Giving up the battle with anxiety
When I finally gave up this battle with myself I felt a little calmer; it was like my body was sending me a message that this was it, that this was the answer to being free and now I had to listen.
It was through this that I started to think about how our mind and body communicate with us. I then had a profound realisation that our mind and body are always guiding us.
If we drink too much then we get a hangover, it is our bodies way of saying it is no good for us.
If we eat bad food then we get a stomach ache or get sick, again it is our bodies way of saying don’t eat that again, it is not good for us.
The same as if we feel pain anywhere inside our body, it is our bodies way of saying there is a problem in that area and to go and seek a doctor and fix it.
If a snake was biting our foot and we didn’t feel immediate pain, it would chew it off, so our body sends a message before this happens.
So pain is a good thing and a vital part of our survival, it is a warning system and not there to punish it. We only continue to suffer when we carry on doing the things that are causing it.
It is the same if I spend too much time writing a blog post that can take up to three days to put together with editing and proofreading. When I begin to write, I feel inspired, and the words are just flowing out of me. But I find after a few hours my mind starts getting irritable, my enthusiasm starts to drop, and my wisdom begins to weaken.
My mind is sending me a message that it now needs a break; it has had enough for now. Once I heed the message, take a break and come back, then I feel refreshed and am able to write freely and happily once again.
I know the importance of now listening to my mind and body and doing what it asks me to do and not try and force it into something it doesn’t.
Psychological pain is our bodies way of telling us to stop battling with ourselves
If we feel stressed, it is our bodies way of telling us to stop worrying as it is doing us harm. If we are physically exhausted, then it is our bodies way of conveying to us that we are overusing our limbs and to take a rest.

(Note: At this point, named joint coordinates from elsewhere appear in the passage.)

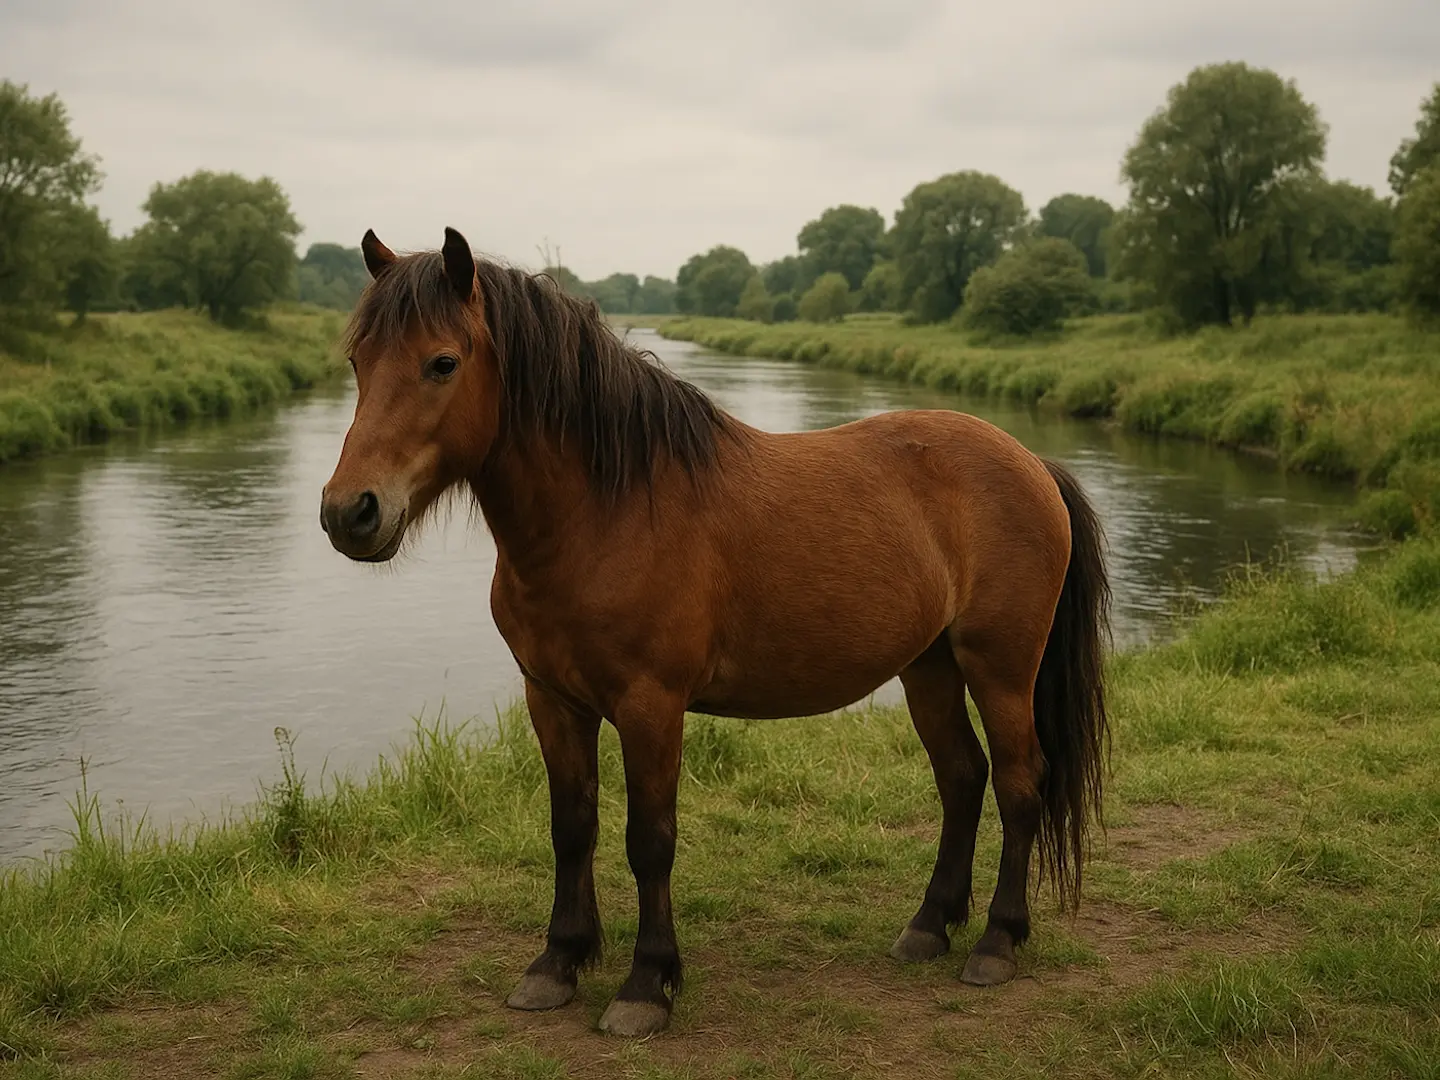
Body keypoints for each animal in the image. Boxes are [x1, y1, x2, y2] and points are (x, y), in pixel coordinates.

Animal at [320, 227, 1111, 1038]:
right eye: (357, 362)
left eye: (443, 362)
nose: (350, 511)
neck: (605, 512)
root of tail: (1032, 463)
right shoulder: (553, 701)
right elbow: (572, 827)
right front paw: (557, 964)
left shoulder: (650, 706)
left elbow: (650, 841)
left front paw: (646, 984)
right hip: (930, 667)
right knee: (962, 777)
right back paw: (928, 927)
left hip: (1001, 668)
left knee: (1019, 783)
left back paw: (996, 942)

Psychological pain is the same. The brain is an organ of the body, just like a limb. So if we start to feel mentally exhausted, it is our minds way of telling us to slow down the thinking process and take a break as the brain is being pushed beyond its limits.
Many don’t heed this initial message and carry on overthinking, worrying or overworking and then cross a threshold which can then lead to a breakdown.

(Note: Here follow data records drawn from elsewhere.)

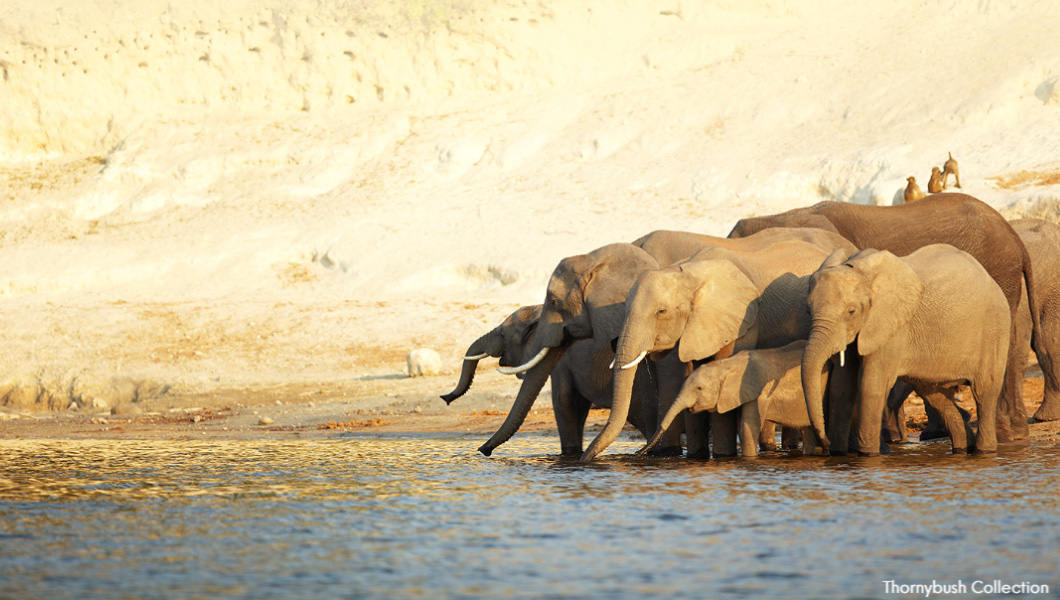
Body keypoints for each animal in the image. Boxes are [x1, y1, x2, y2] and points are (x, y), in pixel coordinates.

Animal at [801, 244, 1009, 455]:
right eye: (808, 311)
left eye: (851, 311)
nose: (824, 444)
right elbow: (841, 386)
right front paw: (838, 455)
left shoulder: (893, 327)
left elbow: (871, 385)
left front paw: (868, 455)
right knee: (932, 393)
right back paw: (964, 447)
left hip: (995, 329)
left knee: (984, 391)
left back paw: (984, 451)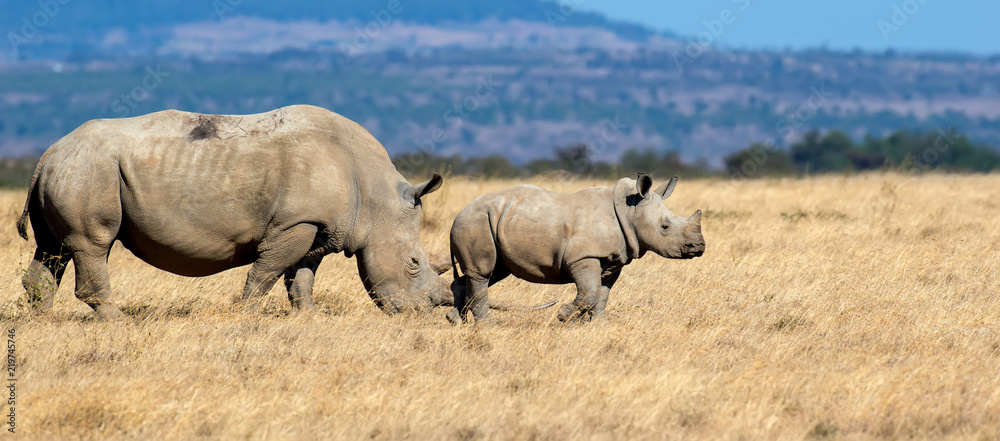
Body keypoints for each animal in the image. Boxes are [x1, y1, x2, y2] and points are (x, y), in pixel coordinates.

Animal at [16, 105, 460, 319]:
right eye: (414, 262)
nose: (422, 313)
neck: (375, 199)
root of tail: (51, 150)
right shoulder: (294, 223)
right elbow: (267, 272)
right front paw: (246, 312)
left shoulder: (318, 226)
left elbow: (301, 276)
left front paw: (308, 316)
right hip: (91, 169)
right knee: (91, 243)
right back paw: (118, 321)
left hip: (72, 168)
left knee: (51, 248)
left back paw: (41, 321)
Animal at [446, 173, 705, 324]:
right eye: (665, 226)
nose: (699, 247)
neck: (630, 210)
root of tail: (459, 214)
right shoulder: (583, 256)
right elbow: (590, 292)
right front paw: (563, 315)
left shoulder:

There will be many warnings before a final breakdown happens; it is just that the person did not heed them and carried on as they were. The mind and body could no longer operate under those circumstances and so a breakdown of mind and body occurred.
We create our own suffering
If you feel any kind of suffering, then there is usually a message that something you are doing is causing you to suffer, it is like an alarm that will keep going off until you listen. This message is never asking you to stress and worry more; it doesn’t even want you to treat the symptoms you are creating, it just wants you to stop doing what is causing the suffering in the first place.
When I felt overly anxious, it was my bodies way of telling me to stop worrying, fighting, analysing, that it was not good for me. My mind and body were always communicating with me; it was continually trying to look after me and warn me that what I was doing was not serving me well.
I finally listened to this and many other messages it sent and thanked it for always looking after me and for creating the person I am today.